The overuse of government "privilege" goes back to a McCarthy era law. Bills filed by Democrats in Congress recognize that the standard imposed in 1953 -- "reasonable danger" to national security -- has effectively prevented the courts from doing their job when lawsuits have been filed.
The bills would encourage courts to find a way for lawsuits to continue, even if particular documents or information must be withheld. They would also require judges to take a more searching look at executive branch claims that certain evidence cannot be used in court because its disclosure would result in a “significant harm” to national security.

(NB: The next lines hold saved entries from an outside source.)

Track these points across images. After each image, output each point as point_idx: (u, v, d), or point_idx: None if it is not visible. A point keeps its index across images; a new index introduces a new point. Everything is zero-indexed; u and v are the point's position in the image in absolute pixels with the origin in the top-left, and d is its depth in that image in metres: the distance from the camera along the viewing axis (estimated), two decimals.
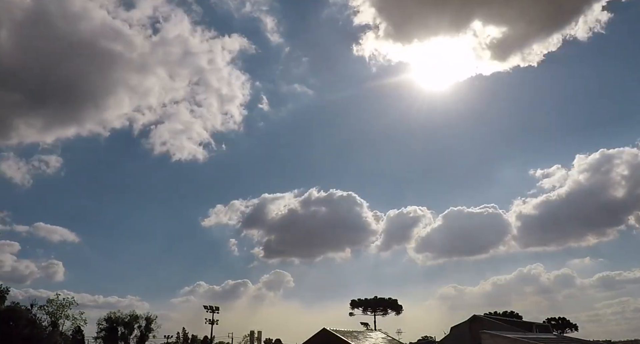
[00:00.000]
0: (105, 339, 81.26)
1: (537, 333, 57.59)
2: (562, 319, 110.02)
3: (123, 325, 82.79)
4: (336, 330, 53.60)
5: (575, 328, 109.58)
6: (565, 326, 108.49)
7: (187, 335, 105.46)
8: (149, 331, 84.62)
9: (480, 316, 63.12)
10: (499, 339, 39.79)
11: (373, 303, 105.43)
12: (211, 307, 78.96)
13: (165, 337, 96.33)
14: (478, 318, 60.25)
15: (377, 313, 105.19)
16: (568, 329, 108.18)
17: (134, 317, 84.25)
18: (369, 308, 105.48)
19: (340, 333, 53.12)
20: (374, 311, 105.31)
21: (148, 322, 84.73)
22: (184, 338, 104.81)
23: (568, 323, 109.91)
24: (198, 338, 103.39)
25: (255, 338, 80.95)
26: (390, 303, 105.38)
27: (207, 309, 78.66)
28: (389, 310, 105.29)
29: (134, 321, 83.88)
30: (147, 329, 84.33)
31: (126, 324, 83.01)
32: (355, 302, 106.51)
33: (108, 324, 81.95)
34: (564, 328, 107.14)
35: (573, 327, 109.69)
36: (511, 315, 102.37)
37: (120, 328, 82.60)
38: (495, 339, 39.70)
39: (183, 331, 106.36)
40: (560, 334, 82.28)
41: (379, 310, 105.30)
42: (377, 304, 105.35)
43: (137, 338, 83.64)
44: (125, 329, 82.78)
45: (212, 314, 78.26)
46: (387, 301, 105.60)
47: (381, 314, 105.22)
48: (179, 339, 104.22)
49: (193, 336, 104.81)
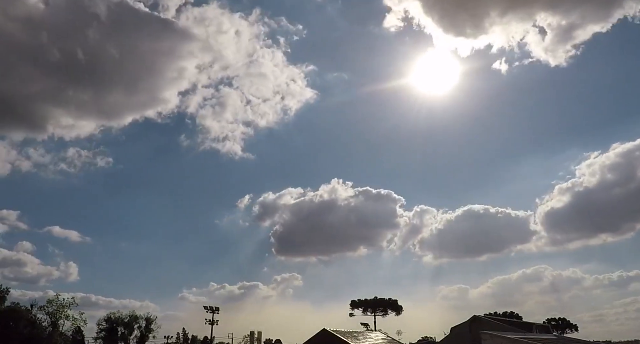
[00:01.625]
0: (105, 340, 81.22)
1: (537, 333, 57.61)
2: (562, 319, 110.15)
3: (123, 325, 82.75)
4: (336, 331, 53.64)
5: (575, 328, 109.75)
6: (565, 326, 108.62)
7: (187, 335, 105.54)
8: (149, 332, 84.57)
9: (480, 317, 63.10)
10: (499, 339, 39.79)
11: (373, 303, 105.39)
12: (211, 307, 78.83)
13: (165, 337, 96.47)
14: (478, 319, 60.22)
15: (377, 313, 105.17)
16: (568, 329, 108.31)
17: (133, 317, 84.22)
18: (369, 309, 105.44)
19: (340, 333, 53.16)
20: (374, 311, 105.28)
21: (148, 322, 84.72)
22: (184, 338, 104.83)
23: (568, 323, 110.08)
24: (198, 339, 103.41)
25: (255, 339, 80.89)
26: (390, 303, 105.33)
27: (207, 310, 78.55)
28: (389, 310, 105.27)
29: (134, 321, 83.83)
30: (147, 329, 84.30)
31: (126, 324, 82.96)
32: (355, 302, 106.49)
33: (108, 325, 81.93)
34: (564, 329, 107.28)
35: (573, 327, 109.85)
36: (511, 315, 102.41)
37: (120, 329, 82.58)
38: (495, 340, 39.69)
39: (183, 331, 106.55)
40: (560, 334, 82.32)
41: (379, 310, 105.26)
42: (377, 304, 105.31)
43: (137, 338, 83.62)
44: (125, 330, 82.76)
45: (212, 314, 78.20)
46: (387, 302, 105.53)
47: (381, 315, 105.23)
48: (179, 339, 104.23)
49: (193, 337, 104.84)
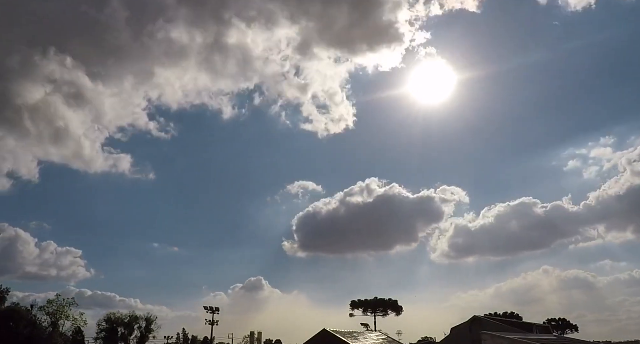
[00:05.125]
0: (105, 340, 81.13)
1: (537, 333, 57.66)
2: (563, 320, 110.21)
3: (123, 326, 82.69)
4: (336, 331, 53.66)
5: (575, 328, 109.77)
6: (565, 326, 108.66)
7: (187, 336, 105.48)
8: (149, 332, 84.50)
9: (481, 317, 63.16)
10: (499, 340, 39.83)
11: (373, 303, 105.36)
12: (211, 308, 78.64)
13: (165, 337, 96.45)
14: (478, 319, 60.29)
15: (377, 313, 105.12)
16: (568, 329, 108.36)
17: (133, 317, 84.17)
18: (369, 309, 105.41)
19: (340, 333, 53.18)
20: (374, 311, 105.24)
21: (148, 322, 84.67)
22: (184, 339, 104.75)
23: (568, 323, 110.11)
24: (198, 339, 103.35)
25: (255, 339, 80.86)
26: (390, 303, 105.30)
27: (207, 310, 78.37)
28: (389, 311, 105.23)
29: (134, 321, 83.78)
30: (147, 329, 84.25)
31: (126, 324, 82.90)
32: (355, 303, 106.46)
33: (108, 325, 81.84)
34: (564, 329, 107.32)
35: (573, 328, 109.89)
36: (511, 316, 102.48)
37: (120, 329, 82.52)
38: (495, 340, 39.73)
39: (183, 331, 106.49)
40: (560, 335, 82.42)
41: (379, 311, 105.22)
42: (377, 305, 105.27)
43: (137, 338, 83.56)
44: (125, 330, 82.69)
45: (212, 314, 78.07)
46: (387, 302, 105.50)
47: (381, 315, 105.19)
48: (179, 339, 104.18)
49: (193, 337, 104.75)
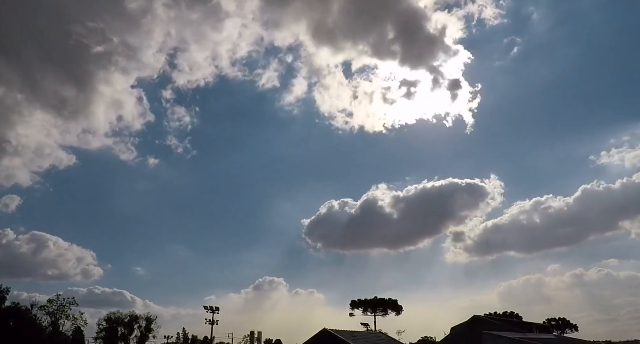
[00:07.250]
0: (106, 340, 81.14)
1: (537, 333, 57.61)
2: (563, 319, 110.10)
3: (123, 325, 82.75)
4: (336, 330, 53.58)
5: (575, 328, 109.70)
6: (565, 326, 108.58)
7: (187, 335, 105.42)
8: (149, 332, 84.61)
9: (481, 317, 63.02)
10: (499, 339, 39.81)
11: (373, 303, 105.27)
12: (211, 307, 78.43)
13: (165, 337, 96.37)
14: (478, 319, 60.14)
15: (377, 313, 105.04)
16: (568, 329, 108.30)
17: (133, 317, 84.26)
18: (369, 309, 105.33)
19: (340, 333, 53.09)
20: (374, 311, 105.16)
21: (148, 322, 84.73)
22: (184, 338, 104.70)
23: (568, 323, 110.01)
24: (198, 338, 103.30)
25: (255, 339, 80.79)
26: (391, 303, 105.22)
27: (207, 310, 78.15)
28: (389, 310, 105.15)
29: (134, 321, 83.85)
30: (147, 329, 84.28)
31: (126, 324, 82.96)
32: (355, 302, 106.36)
33: (108, 325, 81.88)
34: (564, 329, 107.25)
35: (573, 327, 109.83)
36: (511, 316, 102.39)
37: (120, 329, 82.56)
38: (496, 340, 39.70)
39: (183, 331, 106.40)
40: (560, 334, 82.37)
41: (379, 310, 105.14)
42: (377, 304, 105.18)
43: (137, 338, 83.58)
44: (125, 330, 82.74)
45: (212, 314, 77.94)
46: (387, 302, 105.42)
47: (381, 315, 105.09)
48: (179, 339, 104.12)
49: (193, 337, 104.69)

We've gotten used to government intervening in order to backstop the law. Anything which restores constitutional law and diminishes arbitrary power exerted by government officials should be welcome. But, as the Washington Post points out, we have some distance to go before the White House plays fair.
The policy, however, is unlikely to change the administration's approach in two high-profile cases, including one in San Francisco filed by an Islamic charity whose lawyers claim they were subjected to illegal government wiretapping. That dispute, involving the al-Haramain Islamic Foundation, provoked an outcry from the American Civil Liberties Union and other public policy groups this year after the Obama Justice Department followed the Bush strategy and asserted "state secrets" arguments to try to stop the case.Sooner better, Mr. President.In a separate lawsuit filed by five men who say they were transported overseas to CIA "black site" prisons, where they underwent brutal interrogation, the U.S. Court of Appeals for the 9th Circuit this year criticized the Justice Department for making a sweeping argument to scuttle the case and keep even judges from reviewing materials.
To side with the government, the court ruling said, would mean that judges "should effectively cordon off all secret government actions from judicial scrutiny, immunizing the CIA and its partners from the demands and limits of the law."In a news conference the day after the court's ruling, Obama told reporters that he thought the privilege was "overbroad" and could be curtailed.